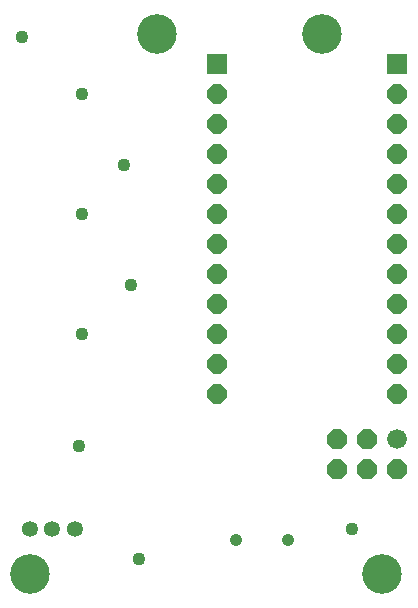
<source format=gbs>
G75*
%MOIN*%
%OFA0B0*%
%FSLAX25Y25*%
%IPPOS*%
%LPD*%
%AMOC8*
5,1,8,0,0,1.08239X$1,22.5*
%
%ADD10C,0.13198*%
%ADD11R,0.06506X0.06506*%
%ADD12OC8,0.06506*%
%ADD13C,0.06600*%
%ADD14OC8,0.06600*%
%ADD15C,0.05324*%
%ADD16C,0.04143*%
%ADD17C,0.04362*%
D10*
X0016800Y0014300D03*
X0134300Y0014300D03*
X0114300Y0194300D03*
X0059300Y0194300D03*
D11*
X0079300Y0184300D03*
X0139300Y0184300D03*
D12*
X0139300Y0174300D03*
X0139300Y0164300D03*
X0139300Y0154300D03*
X0139300Y0144300D03*
X0139300Y0134300D03*
X0139300Y0124300D03*
X0139300Y0114300D03*
X0139300Y0104300D03*
X0139300Y0094300D03*
X0139300Y0084300D03*
X0139300Y0074300D03*
X0079300Y0074300D03*
X0079300Y0084300D03*
X0079300Y0094300D03*
X0079300Y0104300D03*
X0079300Y0114300D03*
X0079300Y0124300D03*
X0079300Y0134300D03*
X0079300Y0144300D03*
X0079300Y0154300D03*
X0079300Y0164300D03*
X0079300Y0174300D03*
D13*
X0139300Y0059300D03*
D14*
X0139300Y0049300D03*
X0129300Y0049300D03*
X0129300Y0059300D03*
X0119300Y0059300D03*
X0119300Y0049300D03*
D15*
X0031800Y0029300D03*
X0024300Y0029300D03*
X0016800Y0029300D03*
D16*
X0085639Y0025550D03*
X0102961Y0025550D03*
D17*
X0124300Y0029300D03*
X0053050Y0019300D03*
X0033050Y0056800D03*
X0034300Y0094300D03*
X0050550Y0110550D03*
X0034300Y0134300D03*
X0048050Y0150550D03*
X0034300Y0174300D03*
X0014300Y0193050D03*
M02*

</source>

- - -

Task requirements
Everything in the records above should come back word for word, except the pictures.

Written reply
<source format=gbs>
G75*
%MOIN*%
%OFA0B0*%
%FSLAX25Y25*%
%IPPOS*%
%LPD*%
%AMOC8*
5,1,8,0,0,1.08239X$1,22.5*
%
%ADD10C,0.13198*%
%ADD11R,0.06506X0.06506*%
%ADD12OC8,0.06506*%
%ADD13C,0.06600*%
%ADD14OC8,0.06600*%
%ADD15C,0.05324*%
%ADD16C,0.04143*%
%ADD17C,0.04362*%
D10*
X0016800Y0014300D03*
X0134300Y0014300D03*
X0114300Y0194300D03*
X0059300Y0194300D03*
D11*
X0079300Y0184300D03*
X0139300Y0184300D03*
D12*
X0139300Y0174300D03*
X0139300Y0164300D03*
X0139300Y0154300D03*
X0139300Y0144300D03*
X0139300Y0134300D03*
X0139300Y0124300D03*
X0139300Y0114300D03*
X0139300Y0104300D03*
X0139300Y0094300D03*
X0139300Y0084300D03*
X0139300Y0074300D03*
X0079300Y0074300D03*
X0079300Y0084300D03*
X0079300Y0094300D03*
X0079300Y0104300D03*
X0079300Y0114300D03*
X0079300Y0124300D03*
X0079300Y0134300D03*
X0079300Y0144300D03*
X0079300Y0154300D03*
X0079300Y0164300D03*
X0079300Y0174300D03*
D13*
X0139300Y0059300D03*
D14*
X0139300Y0049300D03*
X0129300Y0049300D03*
X0129300Y0059300D03*
X0119300Y0059300D03*
X0119300Y0049300D03*
D15*
X0031800Y0029300D03*
X0024300Y0029300D03*
X0016800Y0029300D03*
D16*
X0085639Y0025550D03*
X0102961Y0025550D03*
D17*
X0124300Y0029300D03*
X0053050Y0019300D03*
X0033050Y0056800D03*
X0034300Y0094300D03*
X0050550Y0110550D03*
X0034300Y0134300D03*
X0048050Y0150550D03*
X0034300Y0174300D03*
X0014300Y0193050D03*
M02*

</source>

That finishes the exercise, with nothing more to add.